[Work to be completed]: Collect every line in the records that contains the string "NewBodyOperationType", matching case exactly.

<<<<

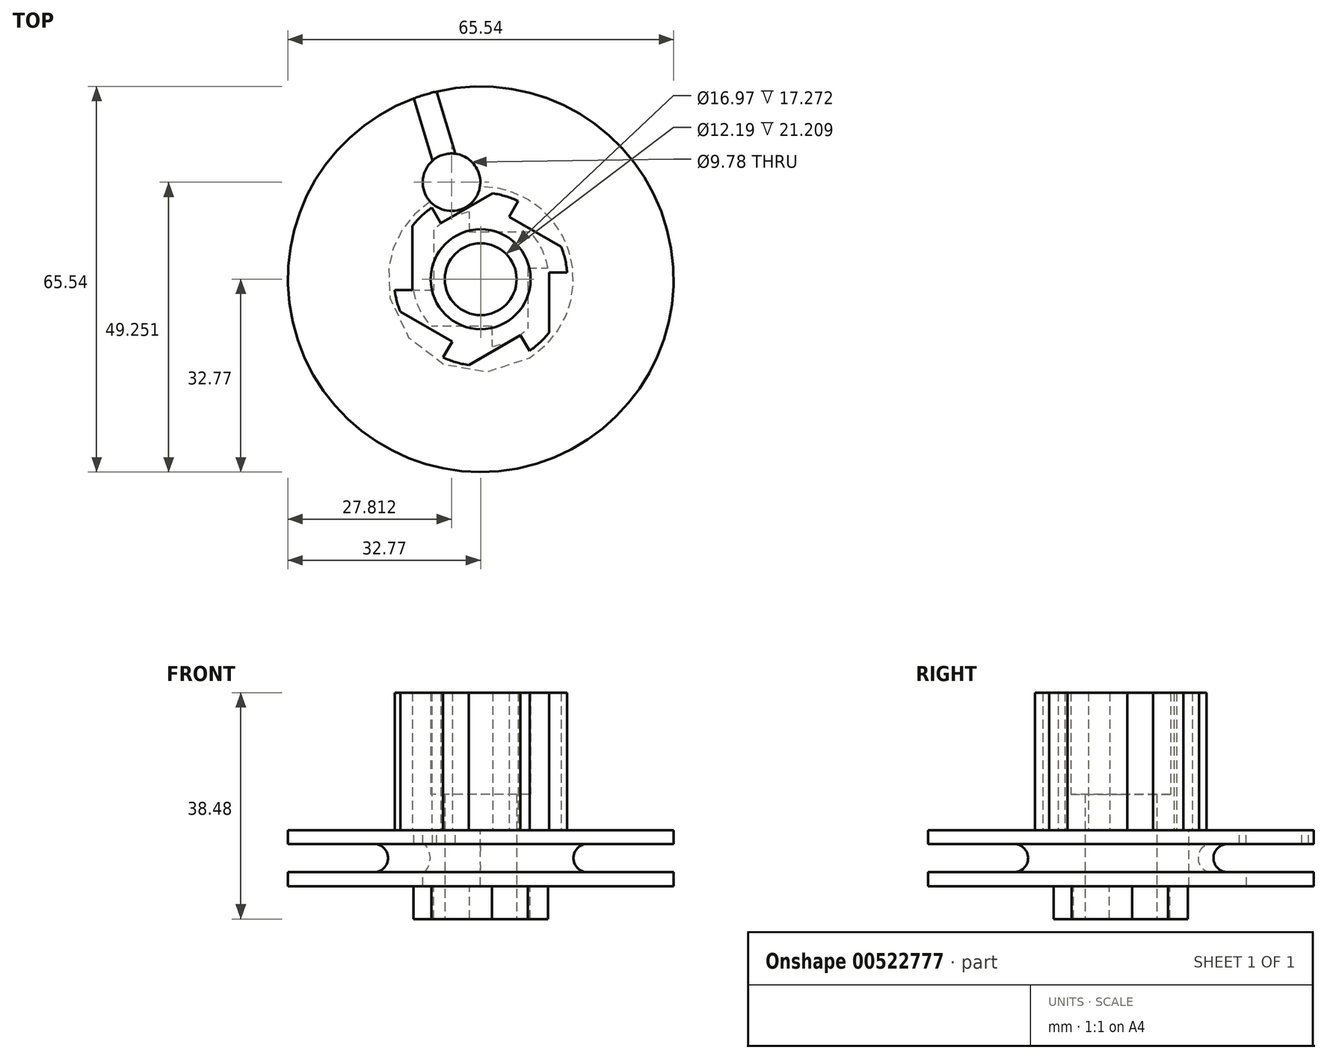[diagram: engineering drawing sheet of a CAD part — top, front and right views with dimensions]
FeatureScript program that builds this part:
annotation { "Feature Type Name" : "Feature", "Feature Type Description" : "" }
export const myFeature = defineFeature(function(context is Context, id is Id, definition is map)
    precondition{}
    {
        {
            var Q0;
            Q0=qCreatedBy(makeId("Front.planeOp"),FACE);
            var sketch = newSketch(context, id + "F0", { "sketchPlane" : qUnion([Q0])});
            skLineSegment(sketch, "E0", {"start": v(0, 0) * mm, "end": v(-32.77, 0) * mm});
            skLineSegment(sketch, "E1", {"start": v(-32.77, 0) * mm, "end": v(-32.77, 2.36) * mm});
            skLineSegment(sketch, "E2", {"start": v(-32.77, 9.53) * mm, "end": v(0, 9.53) * mm});
            skLineSegment(sketch, "E3", {"start": v(0, 9.52) * mm, "end": v(0, 0) * mm});
            skLineSegment(sketch, "E4", {"start": v(-32.77, 4.76) * mm, "end": v(0, 4.76) * mm, "construction": true});
            skLineSegment(sketch, "E5", {"start": v(-32.77, 7.16) * mm, "end": v(-18.15, 7.16) * mm});
            skLineSegment(sketch, "E6.MirrorCS", {"start": v(-32.77, 2.36) * mm, "end": v(-18.15, 2.36) * mm});
            skLineSegment(sketch, "E7.trimOffspring", {"start": v(-32.77, 7.16) * mm, "end": v(-32.77, 9.53) * mm});
            skArc(sketch, "E8", {"start": v(-18.15, 2.36) * mm, "mid": v(-15.75, 4.76) * mm, "end": v(-18.15, 7.16) * mm});
            skPoint(sketch, "E9", {"position": v(-15.75, 4.76) * mm});
            skLineSegment(sketch, "E10", {"start": v(0, 0) * mm, "end": v(0, 27.8) * mm, "construction": true});
            skSolve(sketch);
        }
        {
            var Q0;
            Q0 = qSketchRegion(id + "F0", true);
            var Q1;
            Q1 = qConstructionFilter(qBodyType(qCreatedBy(id + "F0" ,EDGE), BodyType.WIRE), ConstructionObject.NO);
            var Q2;
            Q2=sQuery(id+"F0.wireOp",EDGE,"E10");
            revolve(context, id + "F1", {"entities" : qUnion([Q0]), "surfaceEntities" : qUnion([Q1]), "axis" : qUnion([Q2]), "revolveType" : RevolveType.FULL});
        }
        {
            var Q0;
            Q0=qCreatedBy(makeId("Top.planeOp"),FACE);
            var sketch = newSketch(context, id + "F2", { "sketchPlane" : qUnion([Q0])});
            skCircle(sketch, "E11", {"center": v(0, 0) * mm, "radius": 6.1 * mm});
            skCircle(sketch, "E12", {"center": v(0, 0) * mm, "radius": 8.48 * mm});
            skCircle(sketch, "E13", {"center": v(0, 0) * mm, "radius": 11.6 * mm, "construction": true});
            skArc(sketch, "E14", {"start": v(-14.62, -1.85) * mm, "mid": v(-14.26, -3.71) * mm, "end": v(-13.66, -5.52) * mm});
            skLineSegment(sketch, "E15", {"start": v(-11.6, 0) * mm, "end": v(-11.6, 9.07) * mm});
            skLineSegment(sketch, "E16", {"start": v(-11.6, 0) * mm, "end": v(-11.6, -1.85) * mm});
            skLineSegment(sketch, "E17", {"start": v(-11.6, -1.85) * mm, "end": v(-14.62, -1.85) * mm});
            skLineSegment(sketch, "E18", {"start": v(-6.77, 9.5) * mm, "end": v(-5.8, 10.05) * mm});
            skLineSegment(sketch, "E19", {"start": v(-5.8, 10.05) * mm, "end": v(2.05, 14.59) * mm});
            skLineSegment(sketch, "E20", {"start": v(-6.77, 9.5) * mm, "end": v(-8.3, 12.16) * mm});
            skArc(sketch, "E21.trimOffspring", {"start": v(-8.3, 12.16) * mm, "mid": v(-10.08, 10.75) * mm, "end": v(-11.6, 9.07) * mm});
            skLineSegment(sketch, "E22", {"start": v(-6.77, 9.5) * mm, "end": v(-11.6, 6.7) * mm, "construction": true});
            skLineSegment(sketch, "E23", {"start": v(4.84, 10.6) * mm, "end": v(13.66, 5.52) * mm});
            skLineSegment(sketch, "E24", {"start": v(4.84, 10.6) * mm, "end": v(6.38, 13.28) * mm});
            skPoint(sketch, "E25.orphan", {"position": v(0, 13.4) * mm});
            skArc(sketch, "E26.trimOffspring", {"start": v(6.38, 13.28) * mm, "mid": v(4.27, 14.1) * mm, "end": v(2.05, 14.59) * mm});
            skLineSegment(sketch, "E27", {"start": v(11.6, 1.11) * mm, "end": v(11.6, -9.07) * mm});
            skLineSegment(sketch, "E28", {"start": v(11.6, 1.11) * mm, "end": v(14.69, 1.11) * mm});
            skPoint(sketch, "E29.orphan", {"position": v(11.6, 6.7) * mm});
            skArc(sketch, "E30.trimOffspring", {"start": v(14.69, 1.11) * mm, "mid": v(14.34, 3.36) * mm, "end": v(13.66, 5.52) * mm});
            skLineSegment(sketch, "E31", {"start": v(6.77, -9.5) * mm, "end": v(-2.05, -14.59) * mm});
            skLineSegment(sketch, "E32", {"start": v(6.77, -9.5) * mm, "end": v(8.3, -12.16) * mm});
            skPoint(sketch, "E33.orphan", {"position": v(11.6, -6.7) * mm});
            skArc(sketch, "E34.trimOffspring", {"start": v(8.3, -12.16) * mm, "mid": v(10.08, -10.75) * mm, "end": v(11.6, -9.07) * mm});
            skLineSegment(sketch, "E35", {"start": v(-4.84, -10.6) * mm, "end": v(-13.66, -5.52) * mm});
            skLineSegment(sketch, "E36", {"start": v(-4.84, -10.6) * mm, "end": v(-6.38, -13.28) * mm});
            skArc(sketch, "E37.trimOffspring", {"start": v(-6.38, -13.28) * mm, "mid": v(-4.27, -14.1) * mm, "end": v(-2.05, -14.59) * mm});
            skPoint(sketch, "E38.orphan", {"position": v(0, -13.4) * mm});
            skSolve(sketch);
        }
        {
            var Q0;
            Q0 = qSketchRegion(id + "F2", true);
            extrude(context, id + "F3", {"entities" : qUnion([Q0]), "operationType" : NewBodyOperationType.ADD, "depth" : 32.9 * mm, "offsetDistance" : 25.4 * mm});
        }
        {
            var Q0;
            Q0=makeQuery(id+"F2.imprint","IMPRINT",FACE,{"disambiguationData":[TD([[makeQuery(id+"F2.imprint","IMPRINT",EDGE,{"derivedFrom":sQuery(id+"F2.wireOp",EDGE,"E11")}),-1.0]])]});
            var Q1;
            Q1=sQuery(id+"F2.wireOp",EDGE,"E11");
            var Q2;
            Q2=sQuery(id+"F2.wireOp",EDGE,"E12");
            extrude(context, id + "F4", {"entities" : qUnion([Q0]), "operationType" : NewBodyOperationType.ADD, "surfaceEntities" : qUnion([Q1, Q2]), "depth" : 15.62 * mm, "offsetDistance" : 25.4 * mm});
        }
        {
            var Q0;
            Q0=makeQuery(id+"F2.imprint","IMPRINT",FACE,{"disambiguationData":[TD([[makeQuery(id+"F2.imprint","IMPRINT",EDGE,{"derivedFrom":sQuery(id+"F2.wireOp",EDGE,"E11")}),1.0]])]});
            extrude(context, id + "F5", {"entities" : qUnion([Q0]), "operationType" : NewBodyOperationType.REMOVE, "depth" : 25.4 * mm, "offsetDistance" : 25.4 * mm});
        }
        {
            var Q0;
            Q0=makeQuery(id+"F1.opRevolve","SWEPT_FACE",FACE,{"disambiguationData":[OSD([sQuery(id+"F0.wireOp",EDGE,"E0")])]});
            var sketch = newSketch(context, id + "F6", { "sketchPlane" : qUnion([Q0])});
            skCircle(sketch, "E39.0", {"center": v(0, 0) * mm, "radius": 6.1 * mm});
            skCircle(sketch, "E40", {"center": v(0, 0) * mm, "radius": 8.01 * mm, "construction": true});
            skArc(sketch, "E41", {"start": v(-8.01, -8.36) * mm, "mid": v(-5.2, -10.35) * mm, "end": v(-1.92, -11.42) * mm});
            skPoint(sketch, "E42", {"position": v(0, -8.01) * mm});
            skPoint(sketch, "E43", {"position": v(8.01, 0) * mm});
            skPoint(sketch, "E44", {"position": v(0, 8.01) * mm});
            skLineSegment(sketch, "E45", {"start": v(1.92, 8.01) * mm, "end": v(-8.36, 8.01) * mm});
            skLineSegment(sketch, "E46", {"start": v(8.01, -1.92) * mm, "end": v(8.01, 8.36) * mm});
            skPoint(sketch, "E47", {"position": v(-8.01, 0) * mm});
            skLineSegment(sketch, "E48", {"start": v(-8.01, -8.36) * mm, "end": v(-8.01, 1.92) * mm});
            skLineSegment(sketch, "E49", {"start": v(8.36, -8.01) * mm, "end": v(-1.92, -8.01) * mm});
            skLineSegment(sketch, "E50", {"start": v(-8.01, 1.92) * mm, "end": v(-11.42, 1.92) * mm});
            skLineSegment(sketch, "E51", {"start": v(-1.92, -8.01) * mm, "end": v(-1.92, -11.42) * mm});
            skArc(sketch, "E52.trimOffspring", {"start": v(8.36, -8.01) * mm, "mid": v(10.35, -5.2) * mm, "end": v(11.42, -1.92) * mm});
            skPoint(sketch, "E53.orphan", {"position": v(8.01, -8.36) * mm});
            skLineSegment(sketch, "E54", {"start": v(8.01, -1.92) * mm, "end": v(11.42, -1.92) * mm});
            skArc(sketch, "E55.trimOffspring", {"start": v(8.01, 8.36) * mm, "mid": v(5.2, 10.35) * mm, "end": v(1.92, 11.42) * mm});
            skPoint(sketch, "E56.orphan", {"position": v(8.36, 8.01) * mm});
            skLineSegment(sketch, "E57", {"start": v(1.92, 8.01) * mm, "end": v(1.92, 11.42) * mm});
            skArc(sketch, "E58.trimOffspring", {"start": v(-8.36, 8.01) * mm, "mid": v(-10.35, 5.2) * mm, "end": v(-11.42, 1.92) * mm});
            skSolve(sketch);
        }
        {
            var Q0;
            Q0 = qSketchRegion(id + "F6", true);
            extrude(context, id + "F7", {"entities" : qUnion([Q0]), "operationType" : NewBodyOperationType.ADD, "depth" : 5.6 * mm, "offsetDistance" : 25.4 * mm});
        }
        {
            var Q0;
            Q0=makeQuery(id+"F3.boolean.opBoolean","SPLIT",FACE,{"disambiguationData":[TD([makeQuery(id+"F1.opRevolve","SWEPT_FACE",FACE,{"disambiguationData":[OSD([sQuery(id+"F0.wireOp",EDGE,"E7.trimOffspring")])]})])],"derivedFrom":makeQuery(id+"F1.opRevolve","SWEPT_FACE",FACE,{"disambiguationData":[OSD([sQuery(id+"F0.wireOp",EDGE,"E2")])]})});
            var sketch = newSketch(context, id + "F8", { "sketchPlane" : qUnion([Q0])});
            skCircle(sketch, "E59", {"center": v(0, 0) * mm, "radius": 15.75 * mm, "construction": true});
            skCircle(sketch, "E60", {"center": v(-4.96, 16.48) * mm, "radius": 4.89 * mm});
            skLineSegment(sketch, "E61", {"start": v(0, 0) * mm, "end": v(-4.96, 16.48) * mm, "construction": true});
            skLineSegment(sketch, "E62", {"start": v(-4.96, 16.48) * mm, "end": v(-9.44, 31.38) * mm, "construction": true});
            skLineSegment(sketch, "E63", {"start": v(-4.3, 21.32) * mm, "end": v(-7.48, 31.9) * mm});
            skLineSegment(sketch, "E64.MirrorCS", {"start": v(-8.18, 20.15) * mm, "end": v(-11.37, 30.73) * mm});
            skSolve(sketch);
        }
        {
            var Q0;
            Q0 = qSketchRegion(id + "F8", true);
            extrude(context, id + "F9", {"entities" : qUnion([Q0]), "operationType" : NewBodyOperationType.REMOVE, "oppositeDirection" : true, "depth" : 25.4 * mm, "offsetDistance" : 25.4 * mm});
        }
        {
            var Q0;
            {var subQ0=sQuery(id+"F8.wireOp",EDGE,"E63");Q0=makeQuery(id+"F8.imprint","IMPRINT",FACE,{"disambiguationData":[TD([[makeQuery(id+"F8.imprint","IMPRINT",EDGE,{"derivedFrom":subQ0}),1.0]])]});}
            extrude(context, id + "F10", {"entities" : qUnion([Q0]), "operationType" : NewBodyOperationType.REMOVE, "oppositeDirection" : true, "depth" : 4.06 * mm, "offsetDistance" : 25.4 * mm});
        }
    });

>>>>

[Response to this task]:
            extrude(context, id + "F3", {"entities" : qUnion([Q0]), "operationType" : NewBodyOperationType.ADD, "depth" : 32.9 * mm, "offsetDistance" : 25.4 * mm});
            extrude(context, id + "F4", {"entities" : qUnion([Q0]), "operationType" : NewBodyOperationType.ADD, "surfaceEntities" : qUnion([Q1, Q2]), "depth" : 15.62 * mm, "offsetDistance" : 25.4 * mm});
            extrude(context, id + "F5", {"entities" : qUnion([Q0]), "operationType" : NewBodyOperationType.REMOVE, "depth" : 25.4 * mm, "offsetDistance" : 25.4 * mm});
            extrude(context, id + "F7", {"entities" : qUnion([Q0]), "operationType" : NewBodyOperationType.ADD, "depth" : 5.6 * mm, "offsetDistance" : 25.4 * mm});
            extrude(context, id + "F9", {"entities" : qUnion([Q0]), "operationType" : NewBodyOperationType.REMOVE, "oppositeDirection" : true, "depth" : 25.4 * mm, "offsetDistance" : 25.4 * mm});
            extrude(context, id + "F10", {"entities" : qUnion([Q0]), "operationType" : NewBodyOperationType.REMOVE, "oppositeDirection" : true, "depth" : 4.06 * mm, "offsetDistance" : 25.4 * mm});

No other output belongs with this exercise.